BEGIN Records to process

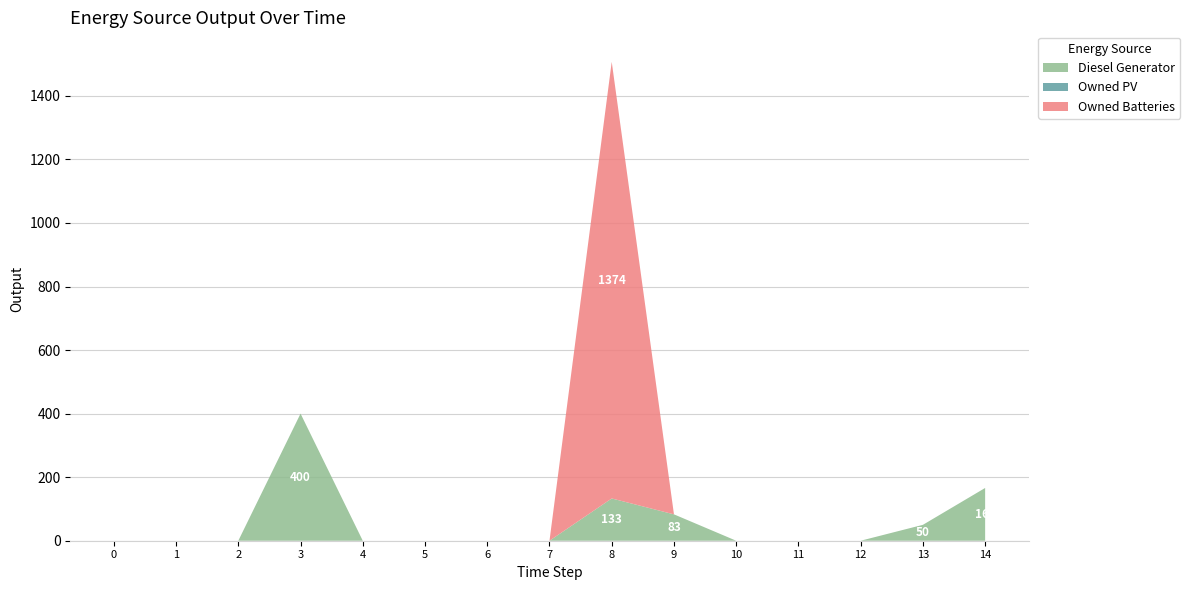

Reading right to left, transcribe all the data shown in this chart.

Diesel Generator: 14=166	13=50	12=0	11=0	10=0	9=83	8=133	7=0	6=0	5=0	4=0	3=400	2=0	1=0	0=0
Owned PV: 14=0	13=0	12=0	11=0	10=0	9=0	8=0	7=0	6=0	5=0	4=0	3=0	2=0	1=0	0=0
Owned Batteries: 14=0	13=0	12=0	11=0	10=0	9=0	8=1374	7=0	6=0	5=0	4=0	3=0	2=0	1=0	0=0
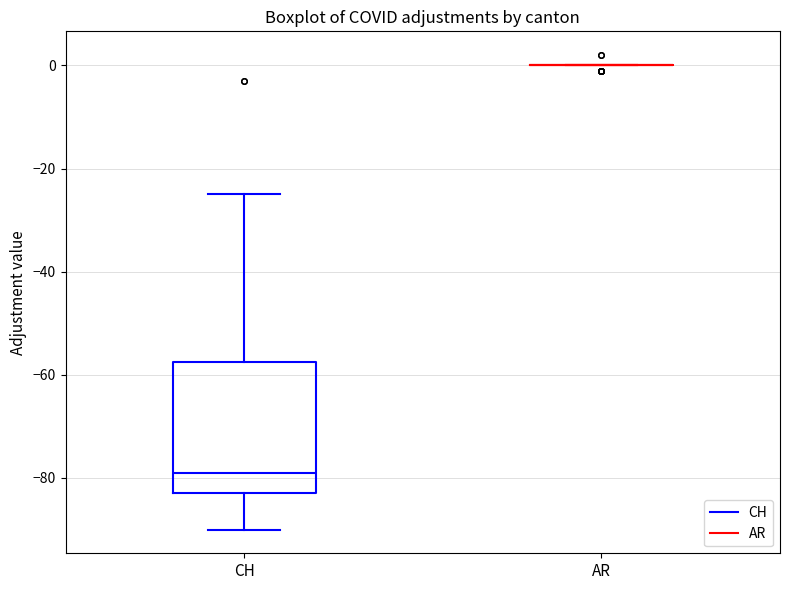

Comparing the boxes themselves (not the whiskers), which one is the tallest?

CH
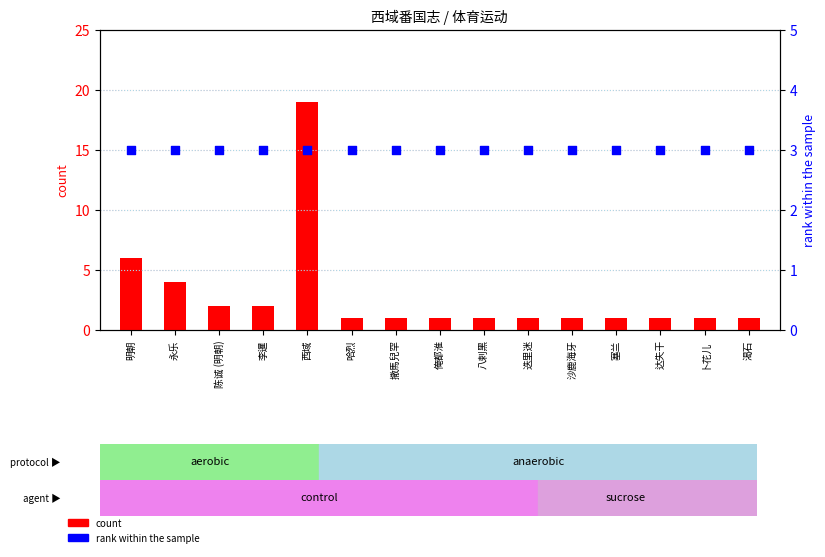

What is the total value across all series at 俺都淮?

4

END Records to process

Update the listing above by replacing "chart" with "plot" and keeping everything else unchanged. Leave the pictures out of your version.

Reading right to left, transcribe all the data shown in this plot.

Diesel Generator: 14=166	13=50	12=0	11=0	10=0	9=83	8=133	7=0	6=0	5=0	4=0	3=400	2=0	1=0	0=0
Owned PV: 14=0	13=0	12=0	11=0	10=0	9=0	8=0	7=0	6=0	5=0	4=0	3=0	2=0	1=0	0=0
Owned Batteries: 14=0	13=0	12=0	11=0	10=0	9=0	8=1374	7=0	6=0	5=0	4=0	3=0	2=0	1=0	0=0

Comparing the boxes themselves (not the whiskers), which one is the tallest?

CH

What is the total value across all series at 俺都淮?

4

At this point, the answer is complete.